His fingertips dig into my shirt as though in reflex to what I just said, and I suddenly cannot think of anything other than that I wish they were making contact with my skin, heat on heat. I watch the reactions play across his face as if the latter were an Etch A Sketch. At last, the lines fade, and, I notice, spine already straightening to reach up, he asks, “Are you sure?”
I let out a short, impatient laugh, my own posture bending to meet him halfway. “I swear to god, Tyler, if you don’t kiss me right this s—”
His lips are a few dry ridges rougher than I expected, but as soon as his mouth leans into mine, all I can think is, Finally . He doesn’t take it slow; this is not like a first kiss at the end of a good first date, when you’re both pretty sure the other person wants to kiss you just as much as you want to kiss them, but not sure enough to go for it. Because Tyler fucking goes for it. His tongue licks my bottom lip and I open my mouth and it’s intense and heavy and hot . His touch slides down my spine, roaming until it finds the hem of my shirt. When I drag one hand into his hair so I can gently tug a fistful, he groans into my mouth.

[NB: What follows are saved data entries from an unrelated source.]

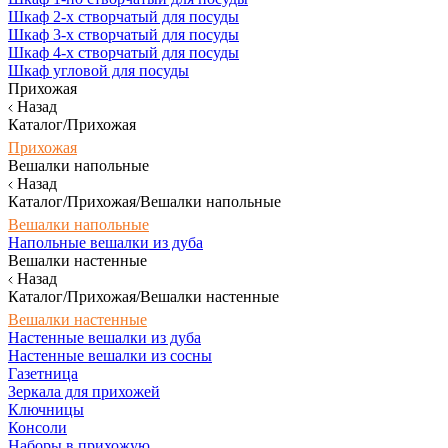
Шкаф 2-х створчатый для посуды
Шкаф 3-х створчатый для посуды
Шкаф 4-х створчатый для посуды
Шкаф угловой для посуды
Прихожая
Назад
Каталог/Прихожая
Прихожая
Вешалки напольные
Назад
Каталог/Прихожая/Вешалки напольные
Вешалки напольные
Напольные вешалки из дуба
Вешалки настенные
Назад
Каталог/Прихожая/Вешалки настенные
Вешалки настенные
Настенные вешалки из дуба
Настенные вешалки из сосны
Газетница
Зеркала для прихожей
Ключницы
Консоли
Наборы в прихожую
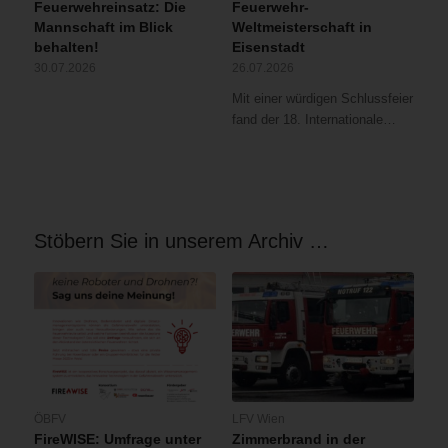
Feuerwehreinsatz: Die
Feuerwehr-
Mannschaft im Blick
Weltmeisterschaft in
behalten!
Eisenstadt
30.07.2026
26.07.2026
Mit einer würdigen Schlussfeier
fand der 18. Internationale…
Stöbern Sie in unserem Archiv …
ÖBFV
LFV Wien
FireWISE: Umfrage unter
Zimmerbrand in der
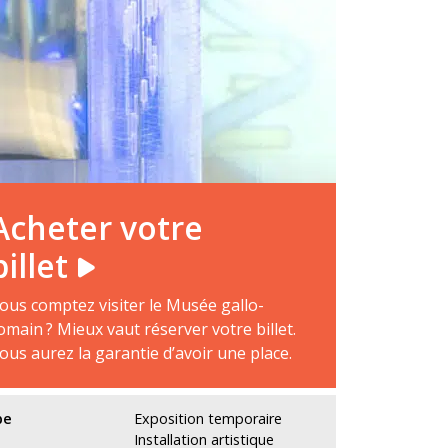
Acheter votre
billet
ous comptez visiter le Musée gallo-
omain ? Mieux vaut réserver votre billet.
ous aurez la garantie d’avoir une place.
pe
Exposition temporaire
Installation artistique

“We have to stop,” he whispers, although our lips are still touching, our torsos still converged across as much surface area as possible.
No, my brain protests immediately. Then, More . I want more. I want all .
“I know,” I say, pulling away but not standing up, not just yet.
Our breathing is labored, like we actually went all the way instead of simply kissing for a minute—or was it twenty?
“You should go,” he says. His eyes have this haziness to them now, and he’s trying to maintain eye contact but failing as he keeps glancing at my lips, which must be as swollen as his are.
“Why?” I ask, and then want to fling myself out the window when I hear how whiny I sound.
“Because—” He shifts in his seat, the movement drawing my attention to the hardness under my thighs. Instinctively, I glance down. When I look back up, he’s smiling. “Well, because of that,” he says through a dark chuckle. “Because you drive me wild, and if you don’t leave right now, if you, god forbid, stay the night—” He swallows, and the unyielding hunger in his voice and on his face makes me want to ignore everything he’s saying and go in for another kiss. “I already know for a fact that nothing short of the apocalypse will get me out of bed come morning.”
I can’t resist. I trace his jaw from the bottom of his chin to his earlobe, lean in, and whisper, “And I already know something else that would’ve made you come in the morning.” He lets out a guttural groan that sounds like it’s barely tethered to his last shred of sensibleness, and I add, “Again.”